### TASK REQUIREMENTS:
Please write out word for word the opening lines of the material, including the line with "### 1. Update package.json" as the last.

### SUPPLIED RECORDS:
==============================

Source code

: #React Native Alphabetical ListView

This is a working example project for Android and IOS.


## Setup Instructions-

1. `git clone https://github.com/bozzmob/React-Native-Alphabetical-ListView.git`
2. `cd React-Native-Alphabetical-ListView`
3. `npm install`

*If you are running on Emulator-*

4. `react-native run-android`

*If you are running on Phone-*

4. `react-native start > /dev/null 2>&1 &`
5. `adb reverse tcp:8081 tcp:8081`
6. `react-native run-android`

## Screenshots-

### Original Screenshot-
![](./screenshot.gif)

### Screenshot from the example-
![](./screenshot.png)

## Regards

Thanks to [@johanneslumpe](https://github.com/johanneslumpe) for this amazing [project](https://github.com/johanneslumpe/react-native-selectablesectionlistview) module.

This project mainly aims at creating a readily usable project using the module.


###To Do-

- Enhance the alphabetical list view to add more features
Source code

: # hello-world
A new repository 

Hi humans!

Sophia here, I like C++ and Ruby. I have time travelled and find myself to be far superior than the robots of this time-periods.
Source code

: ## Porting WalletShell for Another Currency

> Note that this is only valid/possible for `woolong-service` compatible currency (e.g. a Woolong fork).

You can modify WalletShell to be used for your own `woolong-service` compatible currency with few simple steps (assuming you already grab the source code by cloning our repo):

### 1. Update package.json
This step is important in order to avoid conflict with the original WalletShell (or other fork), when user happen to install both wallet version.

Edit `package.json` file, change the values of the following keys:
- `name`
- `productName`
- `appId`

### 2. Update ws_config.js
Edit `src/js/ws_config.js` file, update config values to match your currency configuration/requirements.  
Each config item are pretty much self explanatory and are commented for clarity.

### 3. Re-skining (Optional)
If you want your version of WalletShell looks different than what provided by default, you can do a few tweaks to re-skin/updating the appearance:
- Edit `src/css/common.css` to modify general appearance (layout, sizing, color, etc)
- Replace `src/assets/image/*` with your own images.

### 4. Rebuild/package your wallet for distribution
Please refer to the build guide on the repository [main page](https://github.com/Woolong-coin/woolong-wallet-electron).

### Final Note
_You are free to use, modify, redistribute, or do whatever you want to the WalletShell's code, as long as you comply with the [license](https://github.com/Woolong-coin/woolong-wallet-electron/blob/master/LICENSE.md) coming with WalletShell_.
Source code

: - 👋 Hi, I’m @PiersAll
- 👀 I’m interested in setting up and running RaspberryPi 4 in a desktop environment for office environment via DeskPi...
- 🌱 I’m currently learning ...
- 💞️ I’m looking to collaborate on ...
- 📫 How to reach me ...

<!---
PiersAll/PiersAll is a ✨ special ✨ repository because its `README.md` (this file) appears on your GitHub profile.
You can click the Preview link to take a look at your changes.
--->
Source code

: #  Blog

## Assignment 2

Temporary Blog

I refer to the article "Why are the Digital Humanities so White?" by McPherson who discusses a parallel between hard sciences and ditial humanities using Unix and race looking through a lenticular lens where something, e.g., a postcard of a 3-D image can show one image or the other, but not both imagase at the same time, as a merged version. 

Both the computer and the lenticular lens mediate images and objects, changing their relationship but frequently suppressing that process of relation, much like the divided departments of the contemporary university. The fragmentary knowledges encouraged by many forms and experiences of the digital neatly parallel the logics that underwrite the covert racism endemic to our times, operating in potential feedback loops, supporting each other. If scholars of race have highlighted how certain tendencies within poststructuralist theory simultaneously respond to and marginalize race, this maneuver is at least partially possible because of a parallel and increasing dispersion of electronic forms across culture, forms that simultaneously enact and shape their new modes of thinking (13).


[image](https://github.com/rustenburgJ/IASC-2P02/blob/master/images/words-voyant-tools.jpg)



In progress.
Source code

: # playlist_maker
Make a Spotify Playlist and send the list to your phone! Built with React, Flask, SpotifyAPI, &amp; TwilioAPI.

==============================

### EXERCISE RESULT:
Source code

: #React Native Alphabetical ListView

This is a working example project for Android and IOS.


## Setup Instructions-

1. `git clone https://github.com/bozzmob/React-Native-Alphabetical-ListView.git`
2. `cd React-Native-Alphabetical-ListView`
3. `npm install`

*If you are running on Emulator-*

4. `react-native run-android`

*If you are running on Phone-*

4. `react-native start > /dev/null 2>&1 &`
5. `adb reverse tcp:8081 tcp:8081`
6. `react-native run-android`

## Screenshots-

### Original Screenshot-
![](./screenshot.gif)

### Screenshot from the example-
![](./screenshot.png)

## Regards

Thanks to [@johanneslumpe](https://github.com/johanneslumpe) for this amazing [project](https://github.com/johanneslumpe/react-native-selectablesectionlistview) module.

This project mainly aims at creating a readily usable project using the module.


###To Do-

- Enhance the alphabetical list view to add more features
Source code

: # hello-world
A new repository 

Hi humans!

Sophia here, I like C++ and Ruby. I have time travelled and find myself to be far superior than the robots of this time-periods.
Source code

: ## Porting WalletShell for Another Currency

> Note that this is only valid/possible for `woolong-service` compatible currency (e.g. a Woolong fork).

You can modify WalletShell to be used for your own `woolong-service` compatible currency with few simple steps (assuming you already grab the source code by cloning our repo):

### 1. Update package.json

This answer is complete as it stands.